**Instructions for the task:**
Write out the items below again, swapping every "difference" for "gap" and keeping everything else the same. Leave out the pictures.

------------------------------------------------------------

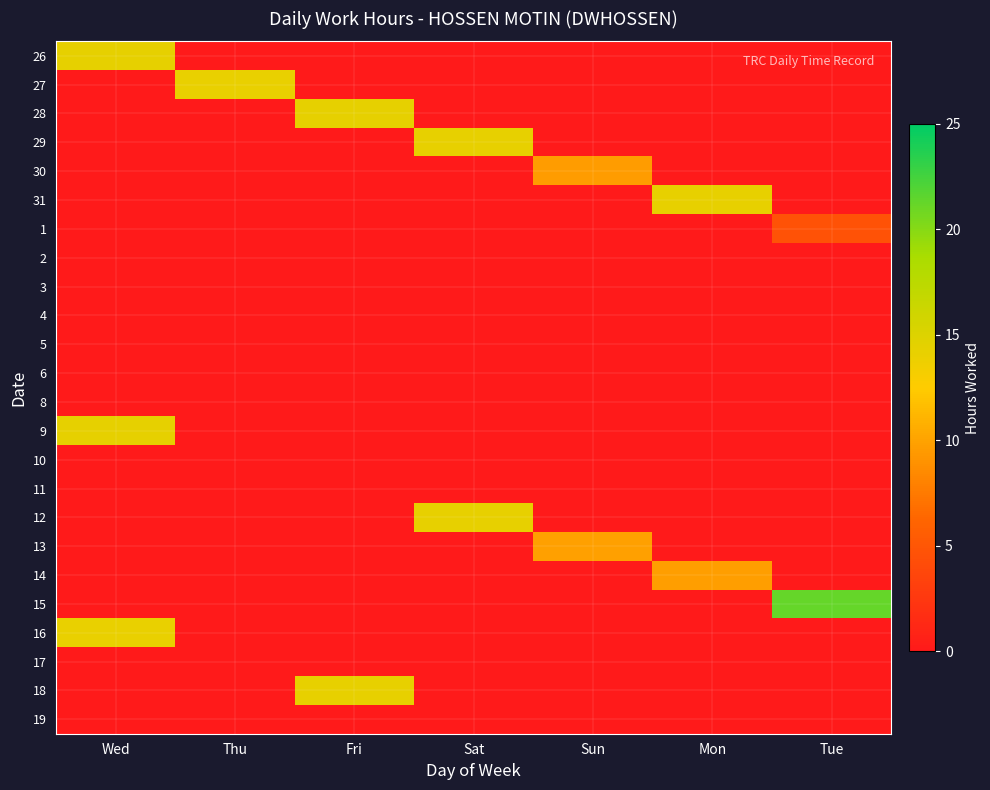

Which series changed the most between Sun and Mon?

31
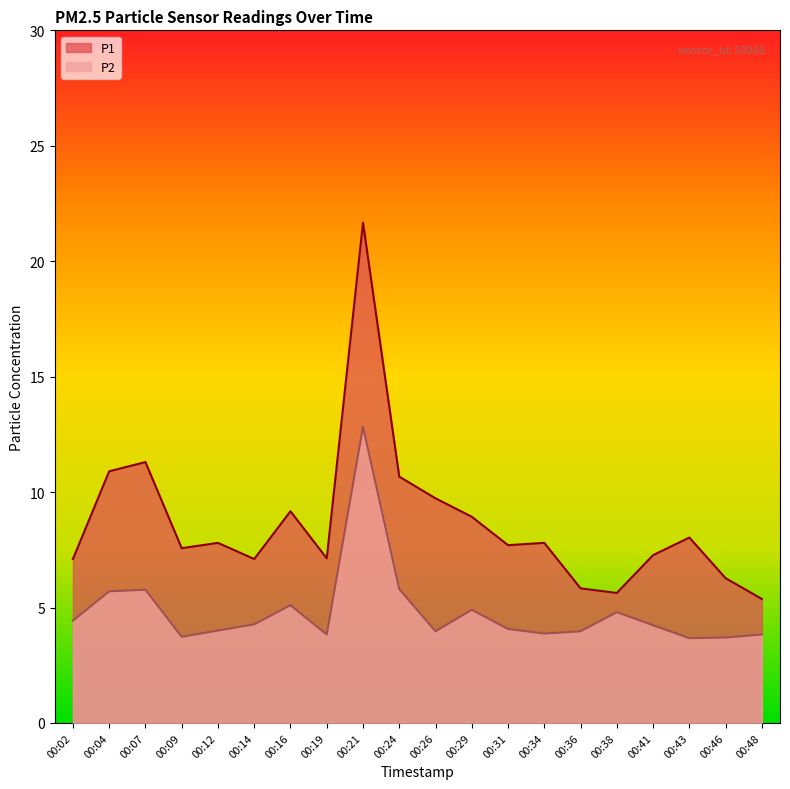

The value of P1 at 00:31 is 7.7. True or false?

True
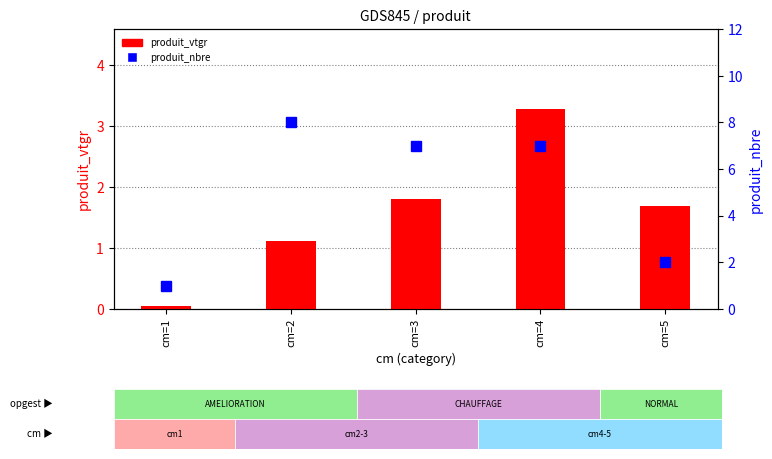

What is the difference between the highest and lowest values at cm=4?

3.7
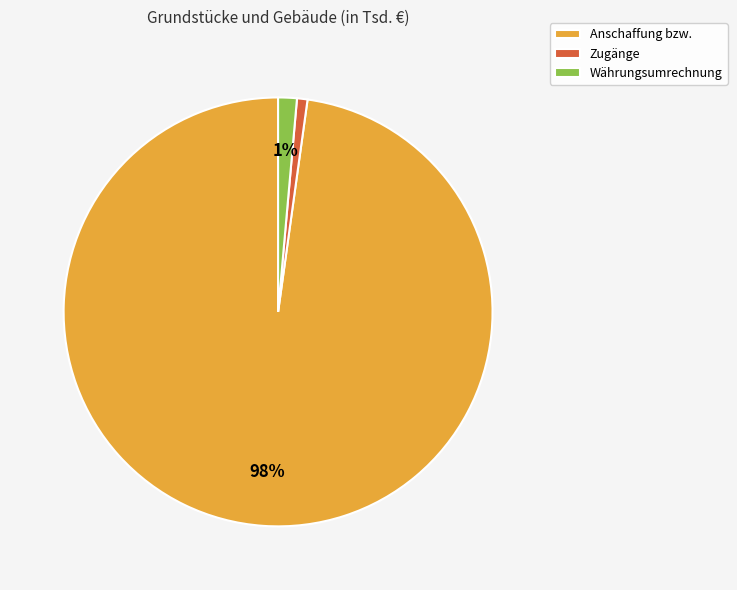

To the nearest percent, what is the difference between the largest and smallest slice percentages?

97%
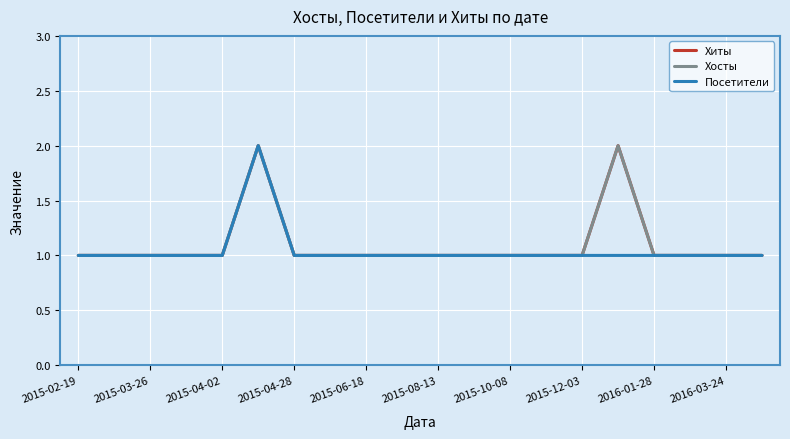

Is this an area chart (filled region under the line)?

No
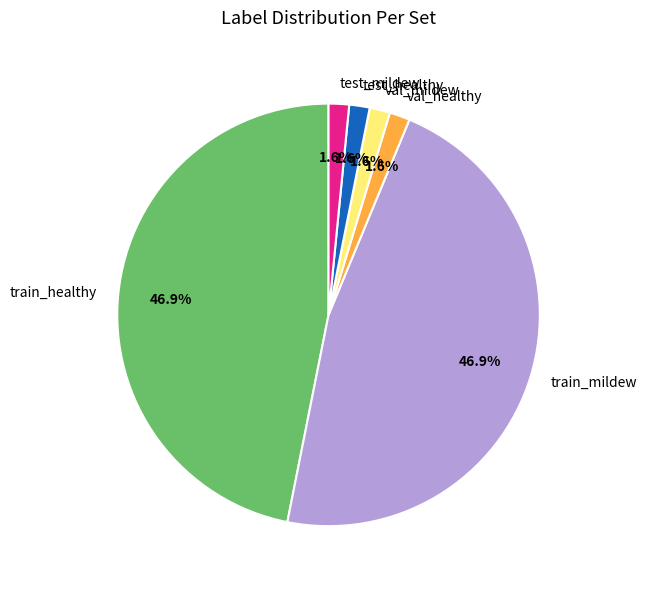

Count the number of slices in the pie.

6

------------------------------------------------------------

**Solved exercise:**
Which series changed the most between Sun and Mon?

31

The value of P1 at 00:31 is 7.7. True or false?

True

What is the gap between the highest and lowest values at cm=4?

3.7

To the nearest percent, what is the gap between the largest and smallest slice percentages?

97%

Is this an area chart (filled region under the line)?

No

Count the number of slices in the pie.

6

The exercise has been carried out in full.